Congress is in the process of passing a bill that would approve the Keystone XL oil pipeline, the controversial project that would make it easier to transport heavy crude from Canada’s “oil sands” to the Gulf of Mexico coast. Despite what you might have heard, the pipeline wouldn’t kill the planet, nor would it supercharge the economy. You don’t have to take our word for either assertion: The State Department has said so; nonpartisan energy experts have said so; The Post’s Fact Checker has said so. Keystone XL should have been treated like a routine infrastructure project from the beginning of the permitting process — six years ago. Instead, the issue has been blown far out of proportion.
Environmental activists turned the pipeline into a rallying symbol, convincing themselves and others that rejecting it could prevent significant climate degradation. President Obama was caught between State Department experts saying approval wouldn’t be a big deal and his environmentalist base insisting that he take a stand. Rather than settling the issue years ago, he chose to delay. Meanwhile, Canadian oil production expanded, much of it moving around on trains.
For their part, Republicans took political advantage, jamming the president with measures demanding an accelerated decision or, in the case of the GOP’s latest bill, outright approval.

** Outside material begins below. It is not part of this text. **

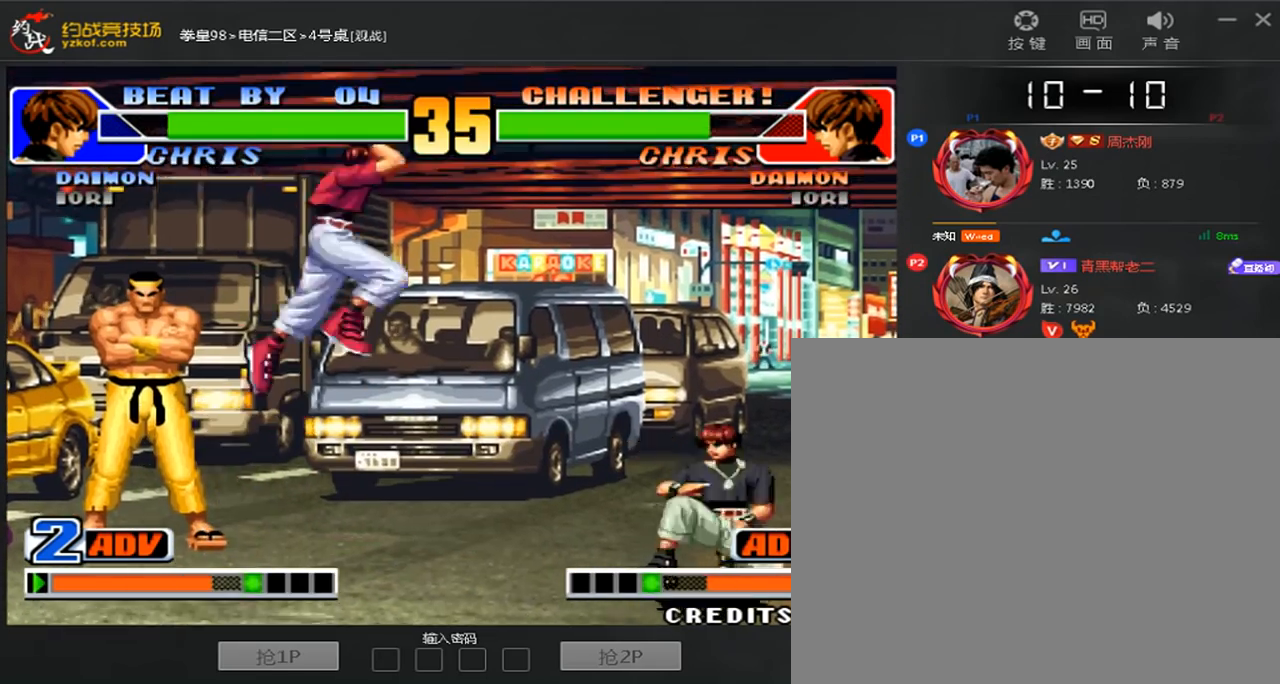
{"buttons": [], "left_stick": "right", "events": [[80, "left_stick", "right"]]}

As the debate went on, it moved farther from reality. Republicans oversold the number of jobs the project would create. Mr. Obama descended into rank economic nationalism with claims that the oil the pipeline would transport wouldn’t stay in the United States. Those claims are wrong. And even if they were true, so what? The United States relies on the global oil trade, the flexibility and durability of which are crucial to the world economy. The nationalist view is shortsighted, selfish and hypocritical, and it was embarrassingly articulated by the president when he was on an overseas tour in the Asia-Pacific.
That probably won’t stop Democratic lawmakers from playing the protectionist card as the Senate considers this year’s Keystone bill, proposing amendments to require that U.S. steel be used in its construction and that none of the transported product be exported. Attaching these conditions would only compound the shabby treatment that the U.S. government has given Canada, a close ally. Americans would rightly expect better conduct from the Canadian government.
We don’t blame Republicans for wondering why the pipeline’s approval is still in limbo, particularly now that a Nebraska court has thrown out a challenge to its routing, which had been the most recent pretext for Obama administration stalling. But the issue isn’t worth wasting more legislative time or inflaming partisan tensions at the start of a new Congress. If Republicans nevertheless proceed, Mr. Obama would be wise to sign the bill and get Keystone off of the national agenda or strike a deal with Republicans in exchange for a concession of environmental significance.